■ Structured pose outputs

——————

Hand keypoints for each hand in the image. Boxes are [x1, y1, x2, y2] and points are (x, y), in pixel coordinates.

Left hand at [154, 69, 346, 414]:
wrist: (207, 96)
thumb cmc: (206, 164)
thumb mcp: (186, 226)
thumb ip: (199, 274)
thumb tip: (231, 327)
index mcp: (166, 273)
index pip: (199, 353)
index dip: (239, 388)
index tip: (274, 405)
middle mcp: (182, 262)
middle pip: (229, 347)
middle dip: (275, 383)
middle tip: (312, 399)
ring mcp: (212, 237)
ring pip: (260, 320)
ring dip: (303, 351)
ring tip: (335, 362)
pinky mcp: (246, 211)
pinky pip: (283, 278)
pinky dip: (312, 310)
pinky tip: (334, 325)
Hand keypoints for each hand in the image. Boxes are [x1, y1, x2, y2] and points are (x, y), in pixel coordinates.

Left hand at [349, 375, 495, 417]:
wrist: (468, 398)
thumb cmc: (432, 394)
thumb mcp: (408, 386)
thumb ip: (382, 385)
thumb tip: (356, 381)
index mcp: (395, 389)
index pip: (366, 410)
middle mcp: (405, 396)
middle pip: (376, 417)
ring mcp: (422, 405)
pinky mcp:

——————

■ Task prompt
Reproduce the records above exactly, character for character.

■ Result of the task
Hand keypoints for each hand in the image. Boxes are [x1, y1, x2, y2] and points are (x, y), in pixel coordinates.

Left hand at [154, 69, 346, 414]:
wrist: (207, 96)
thumb cmc: (206, 164)
thumb mcp: (186, 226)
thumb ip: (199, 274)
thumb tip: (231, 327)
index mcp: (166, 273)
index pip: (199, 353)
index dip: (239, 388)
index tip: (274, 405)
middle mcp: (182, 262)
middle pip: (229, 347)
middle dip: (275, 383)
middle tip: (312, 399)
ring mcp: (212, 237)
ring pip: (260, 320)
ring dip: (303, 351)
ring tip: (335, 362)
pinky mcp: (246, 211)
pinky pip: (283, 278)
pinky dip: (312, 310)
pinky tip: (334, 325)
Hand keypoints for each hand in the image. Boxes are [x1, y1, x2, y2] and points are (x, y), in pixel coordinates.

Left hand at [349, 375, 495, 417]:
wrist: (468, 398)
thumb cmc: (432, 394)
thumb mcp: (408, 386)
thumb ip: (382, 385)
thumb tip: (356, 381)
index mcp: (395, 389)
index pip: (366, 410)
middle mcp: (405, 396)
middle pip: (376, 417)
ring mcp: (422, 405)
pinky mcp:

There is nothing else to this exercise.